Top of Excerpted records
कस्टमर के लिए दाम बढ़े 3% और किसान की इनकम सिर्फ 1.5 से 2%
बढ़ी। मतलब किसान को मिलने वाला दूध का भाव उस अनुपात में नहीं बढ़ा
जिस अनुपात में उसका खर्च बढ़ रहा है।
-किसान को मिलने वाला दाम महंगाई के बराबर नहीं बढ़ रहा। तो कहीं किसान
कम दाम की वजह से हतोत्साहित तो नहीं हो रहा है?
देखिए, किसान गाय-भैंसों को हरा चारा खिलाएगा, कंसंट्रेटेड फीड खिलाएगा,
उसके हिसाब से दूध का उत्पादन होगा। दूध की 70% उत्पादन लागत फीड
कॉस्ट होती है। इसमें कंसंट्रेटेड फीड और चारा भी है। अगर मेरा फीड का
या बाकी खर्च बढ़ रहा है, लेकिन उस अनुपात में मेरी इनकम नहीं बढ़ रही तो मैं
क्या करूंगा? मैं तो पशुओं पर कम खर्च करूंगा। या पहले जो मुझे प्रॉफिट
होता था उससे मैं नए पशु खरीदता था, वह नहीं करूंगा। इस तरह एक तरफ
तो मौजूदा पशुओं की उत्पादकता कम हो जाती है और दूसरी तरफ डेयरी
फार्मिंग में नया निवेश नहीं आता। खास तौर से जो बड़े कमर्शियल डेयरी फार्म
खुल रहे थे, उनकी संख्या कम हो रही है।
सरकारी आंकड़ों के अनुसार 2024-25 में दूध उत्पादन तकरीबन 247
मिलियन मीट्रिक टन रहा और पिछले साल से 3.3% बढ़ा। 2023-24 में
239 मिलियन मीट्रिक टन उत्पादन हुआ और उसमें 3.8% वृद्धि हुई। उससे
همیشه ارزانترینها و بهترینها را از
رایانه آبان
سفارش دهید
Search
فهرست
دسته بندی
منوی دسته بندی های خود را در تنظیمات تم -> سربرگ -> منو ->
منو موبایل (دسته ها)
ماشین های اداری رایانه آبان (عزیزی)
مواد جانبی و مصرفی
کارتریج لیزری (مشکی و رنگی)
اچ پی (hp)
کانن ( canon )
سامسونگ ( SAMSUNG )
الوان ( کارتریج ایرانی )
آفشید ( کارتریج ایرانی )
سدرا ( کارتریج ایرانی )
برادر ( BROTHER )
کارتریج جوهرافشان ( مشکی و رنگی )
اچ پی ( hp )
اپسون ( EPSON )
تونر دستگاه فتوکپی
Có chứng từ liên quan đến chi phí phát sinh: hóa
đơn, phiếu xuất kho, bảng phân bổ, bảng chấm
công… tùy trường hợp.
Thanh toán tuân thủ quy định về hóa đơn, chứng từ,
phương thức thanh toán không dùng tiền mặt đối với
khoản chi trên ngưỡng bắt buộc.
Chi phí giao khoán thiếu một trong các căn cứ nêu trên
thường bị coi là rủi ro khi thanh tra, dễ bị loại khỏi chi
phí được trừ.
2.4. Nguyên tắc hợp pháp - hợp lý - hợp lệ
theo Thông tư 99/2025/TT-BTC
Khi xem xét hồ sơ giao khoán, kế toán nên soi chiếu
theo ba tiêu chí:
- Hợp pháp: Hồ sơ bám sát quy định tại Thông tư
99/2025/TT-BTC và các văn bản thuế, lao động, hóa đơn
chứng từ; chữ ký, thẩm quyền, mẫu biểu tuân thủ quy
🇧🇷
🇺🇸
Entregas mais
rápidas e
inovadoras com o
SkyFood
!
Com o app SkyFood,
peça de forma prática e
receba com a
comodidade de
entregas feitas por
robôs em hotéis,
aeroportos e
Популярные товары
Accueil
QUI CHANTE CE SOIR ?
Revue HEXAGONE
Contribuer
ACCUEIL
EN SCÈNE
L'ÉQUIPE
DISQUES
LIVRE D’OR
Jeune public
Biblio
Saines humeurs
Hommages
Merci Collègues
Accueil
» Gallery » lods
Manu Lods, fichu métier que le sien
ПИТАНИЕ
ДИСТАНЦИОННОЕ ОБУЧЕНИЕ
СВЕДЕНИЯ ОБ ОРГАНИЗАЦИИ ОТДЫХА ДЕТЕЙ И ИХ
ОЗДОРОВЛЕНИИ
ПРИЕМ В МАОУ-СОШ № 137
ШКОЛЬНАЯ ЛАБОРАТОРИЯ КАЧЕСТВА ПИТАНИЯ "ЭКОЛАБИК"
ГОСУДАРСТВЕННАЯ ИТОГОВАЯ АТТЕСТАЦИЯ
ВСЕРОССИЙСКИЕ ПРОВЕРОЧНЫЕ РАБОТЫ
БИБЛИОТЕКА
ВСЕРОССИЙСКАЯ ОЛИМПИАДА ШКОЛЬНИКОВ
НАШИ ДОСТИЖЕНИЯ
Bottom of Excerpted records
Top of Excerpted records
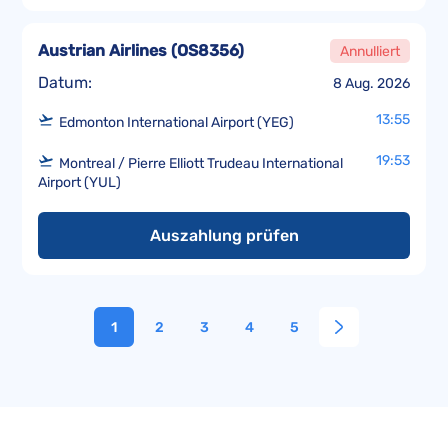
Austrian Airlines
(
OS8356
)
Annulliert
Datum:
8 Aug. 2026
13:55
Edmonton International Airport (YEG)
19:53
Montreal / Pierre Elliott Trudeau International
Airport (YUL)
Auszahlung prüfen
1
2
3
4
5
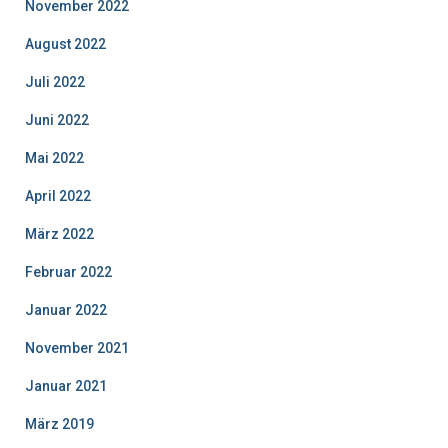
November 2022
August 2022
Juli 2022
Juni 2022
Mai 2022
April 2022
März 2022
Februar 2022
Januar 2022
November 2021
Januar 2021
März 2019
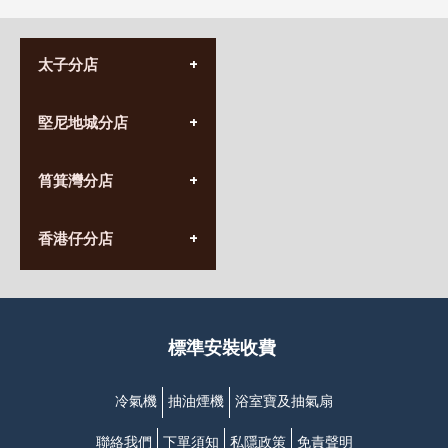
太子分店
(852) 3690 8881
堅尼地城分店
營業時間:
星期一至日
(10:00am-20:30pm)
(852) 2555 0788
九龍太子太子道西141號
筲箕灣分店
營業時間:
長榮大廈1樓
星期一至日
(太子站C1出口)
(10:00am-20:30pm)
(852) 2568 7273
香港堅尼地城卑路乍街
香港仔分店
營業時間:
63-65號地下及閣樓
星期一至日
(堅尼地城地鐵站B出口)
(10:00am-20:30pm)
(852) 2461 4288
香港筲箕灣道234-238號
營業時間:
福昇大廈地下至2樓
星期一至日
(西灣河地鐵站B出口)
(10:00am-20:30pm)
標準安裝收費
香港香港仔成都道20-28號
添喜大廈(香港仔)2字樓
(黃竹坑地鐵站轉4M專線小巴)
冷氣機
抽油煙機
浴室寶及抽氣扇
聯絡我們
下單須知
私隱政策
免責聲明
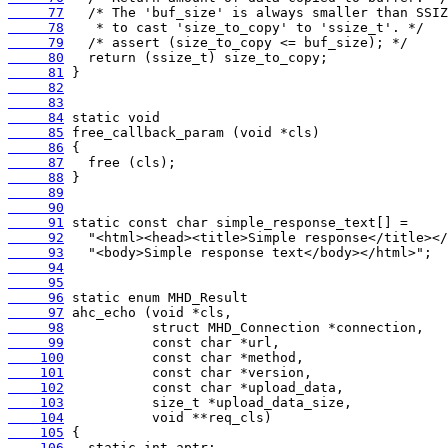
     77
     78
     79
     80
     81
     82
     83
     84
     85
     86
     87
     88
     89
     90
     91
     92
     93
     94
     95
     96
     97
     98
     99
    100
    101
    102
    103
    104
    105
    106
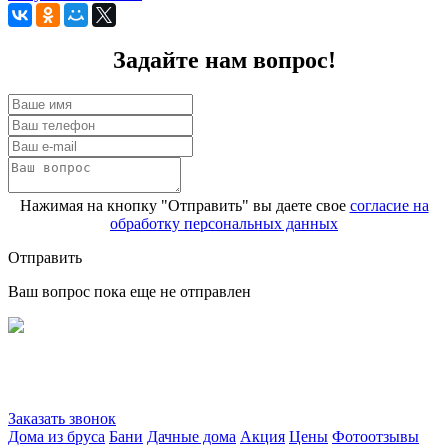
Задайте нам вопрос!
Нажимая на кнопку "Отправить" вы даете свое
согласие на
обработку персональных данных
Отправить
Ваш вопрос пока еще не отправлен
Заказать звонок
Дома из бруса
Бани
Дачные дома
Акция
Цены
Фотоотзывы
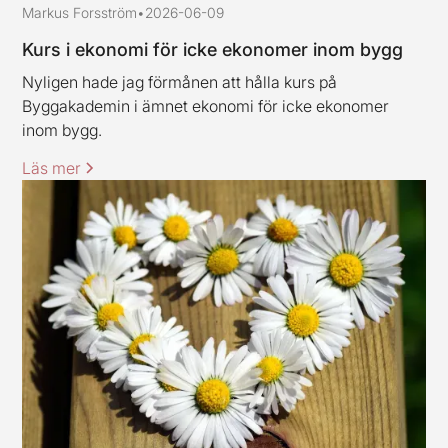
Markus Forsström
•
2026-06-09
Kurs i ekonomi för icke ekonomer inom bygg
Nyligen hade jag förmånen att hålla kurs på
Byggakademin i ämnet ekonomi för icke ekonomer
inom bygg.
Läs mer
Bottom of Excerpted records
Your goal:
Reproduce exactly the lines of the records above from the one with "कस्टमर के लिए" to the one with "khoản chi trên ngưỡng bắt buộc.", both included, and leave out everything else.

Task solution:
कस्टमर के लिए दाम बढ़े 3% और किसान की इनकम सिर्फ 1.5 से 2%
बढ़ी। मतलब किसान को मिलने वाला दूध का भाव उस अनुपात में नहीं बढ़ा
जिस अनुपात में उसका खर्च बढ़ रहा है।
-किसान को मिलने वाला दाम महंगाई के बराबर नहीं बढ़ रहा। तो कहीं किसान
कम दाम की वजह से हतोत्साहित तो नहीं हो रहा है?
देखिए, किसान गाय-भैंसों को हरा चारा खिलाएगा, कंसंट्रेटेड फीड खिलाएगा,
उसके हिसाब से दूध का उत्पादन होगा। दूध की 70% उत्पादन लागत फीड
कॉस्ट होती है। इसमें कंसंट्रेटेड फीड और चारा भी है। अगर मेरा फीड का
या बाकी खर्च बढ़ रहा है, लेकिन उस अनुपात में मेरी इनकम नहीं बढ़ रही तो मैं
क्या करूंगा? मैं तो पशुओं पर कम खर्च करूंगा। या पहले जो मुझे प्रॉफिट
होता था उससे मैं नए पशु खरीदता था, वह नहीं करूंगा। इस तरह एक तरफ
तो मौजूदा पशुओं की उत्पादकता कम हो जाती है और दूसरी तरफ डेयरी
फार्मिंग में नया निवेश नहीं आता। खास तौर से जो बड़े कमर्शियल डेयरी फार्म
खुल रहे थे, उनकी संख्या कम हो रही है।
सरकारी आंकड़ों के अनुसार 2024-25 में दूध उत्पादन तकरीबन 247
मिलियन मीट्रिक टन रहा और पिछले साल से 3.3% बढ़ा। 2023-24 में
239 मिलियन मीट्रिक टन उत्पादन हुआ और उसमें 3.8% वृद्धि हुई। उससे
همیشه ارزانترینها و بهترینها را از
رایانه آبان
سفارش دهید
Search
فهرست
دسته بندی
منوی دسته بندی های خود را در تنظیمات تم -> سربرگ -> منو ->
منو موبایل (دسته ها)
ماشین های اداری رایانه آبان (عزیزی)
مواد جانبی و مصرفی
کارتریج لیزری (مشکی و رنگی)
اچ پی (hp)
کانن ( canon )
سامسونگ ( SAMSUNG )
الوان ( کارتریج ایرانی )
آفشید ( کارتریج ایرانی )
سدرا ( کارتریج ایرانی )
برادر ( BROTHER )
کارتریج جوهرافشان ( مشکی و رنگی )
اچ پی ( hp )
اپسون ( EPSON )
تونر دستگاه فتوکپی
Có chứng từ liên quan đến chi phí phát sinh: hóa
đơn, phiếu xuất kho, bảng phân bổ, bảng chấm
công… tùy trường hợp.
Thanh toán tuân thủ quy định về hóa đơn, chứng từ,
phương thức thanh toán không dùng tiền mặt đối với
khoản chi trên ngưỡng bắt buộc.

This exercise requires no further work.